◆ **Data excerpt**

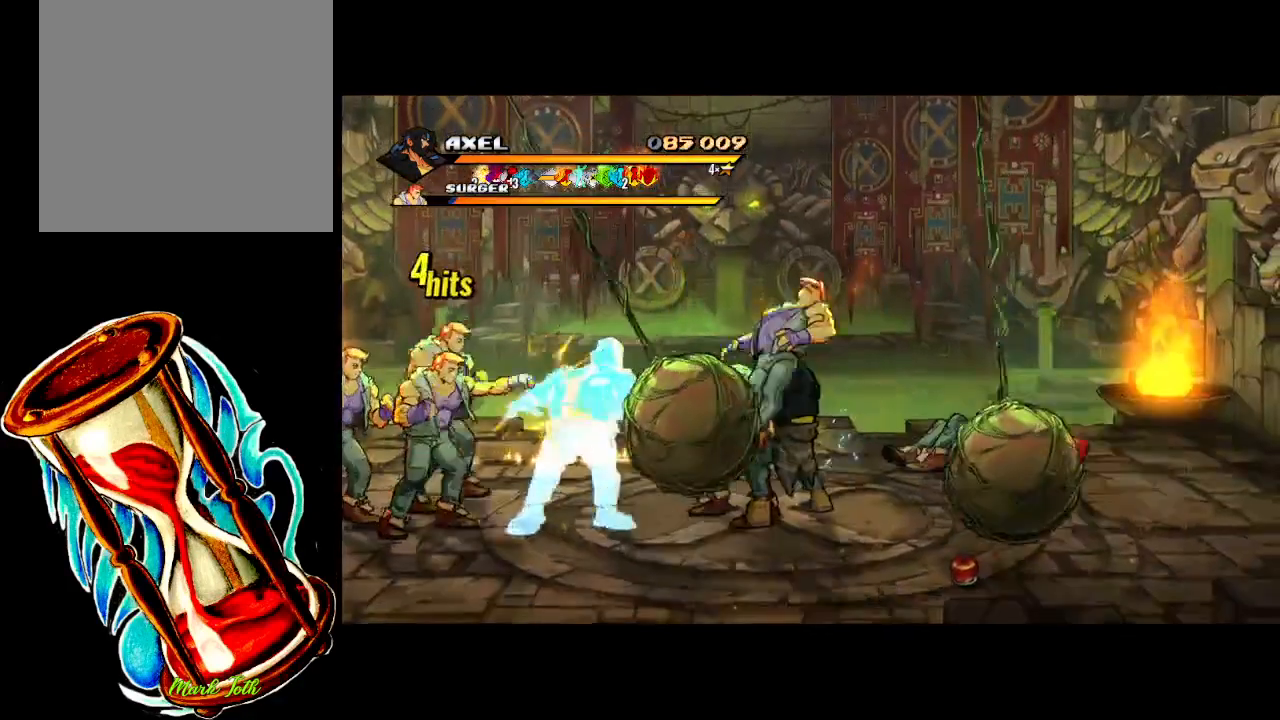
{"buttons": ["X", "DPAD_LEFT"], "events": [[17, "DPAD_LEFT", "up"], [50, "X", "up"], [117, "X", "down"], [233, "DPAD_LEFT", "down"], [267, "X", "up"], [367, "X", "down"]]}
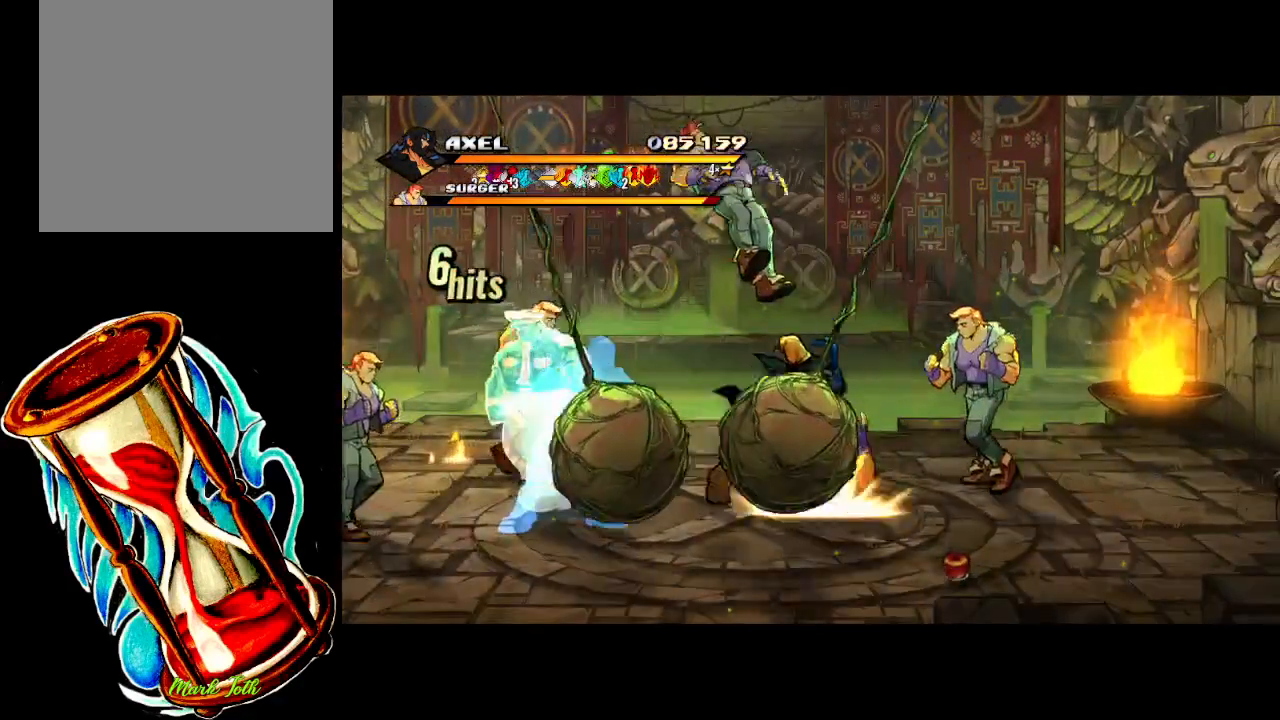
{"buttons": [], "events": [[17, "X", "up"], [117, "DPAD_LEFT", "up"]]}
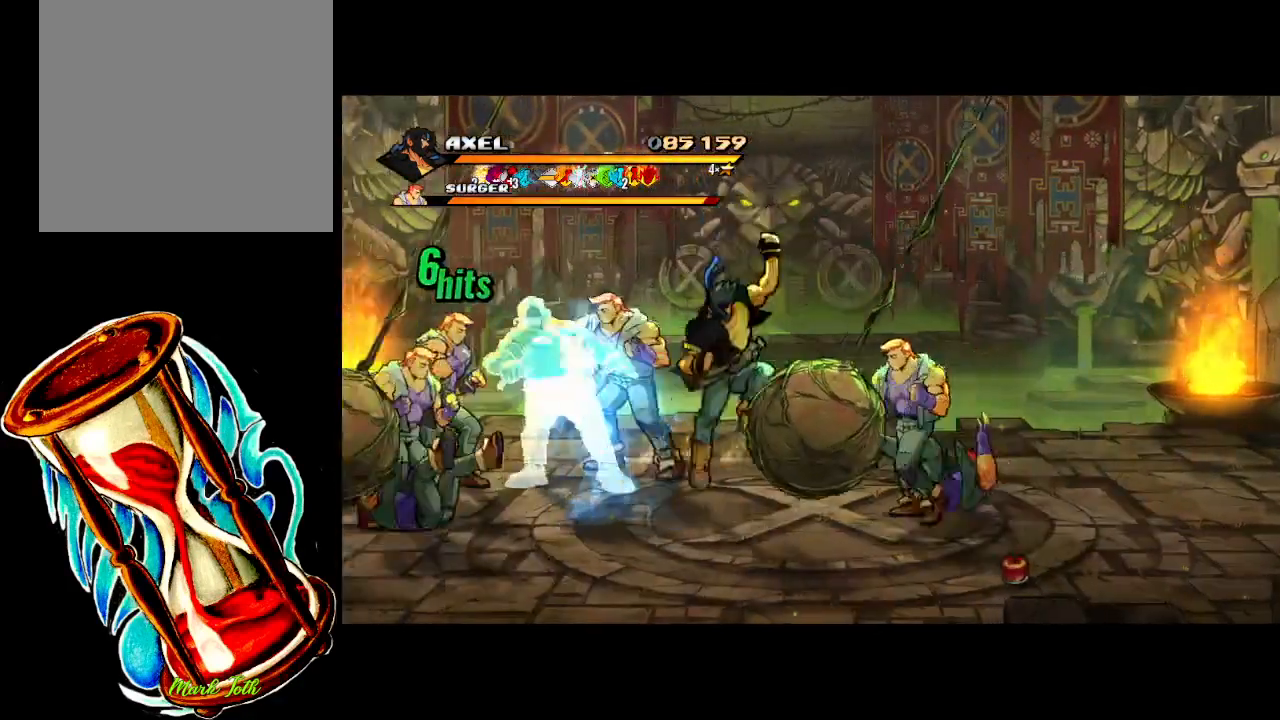
{"buttons": ["X", "DPAD_LEFT"], "events": [[67, "DPAD_LEFT", "down"], [183, "DPAD_LEFT", "up"], [250, "DPAD_LEFT", "down"], [350, "X", "down"]]}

◆ **About this exercise**
Restate the entire listing word for word, excluding pictures.

◆ **Result of the exercise**
{"buttons": ["X", "DPAD_LEFT"], "events": [[17, "DPAD_LEFT", "up"], [50, "X", "up"], [117, "X", "down"], [233, "DPAD_LEFT", "down"], [267, "X", "up"], [367, "X", "down"]]}
{"buttons": [], "events": [[17, "X", "up"], [117, "DPAD_LEFT", "up"]]}
{"buttons": ["X", "DPAD_LEFT"], "events": [[67, "DPAD_LEFT", "down"], [183, "DPAD_LEFT", "up"], [250, "DPAD_LEFT", "down"], [350, "X", "down"]]}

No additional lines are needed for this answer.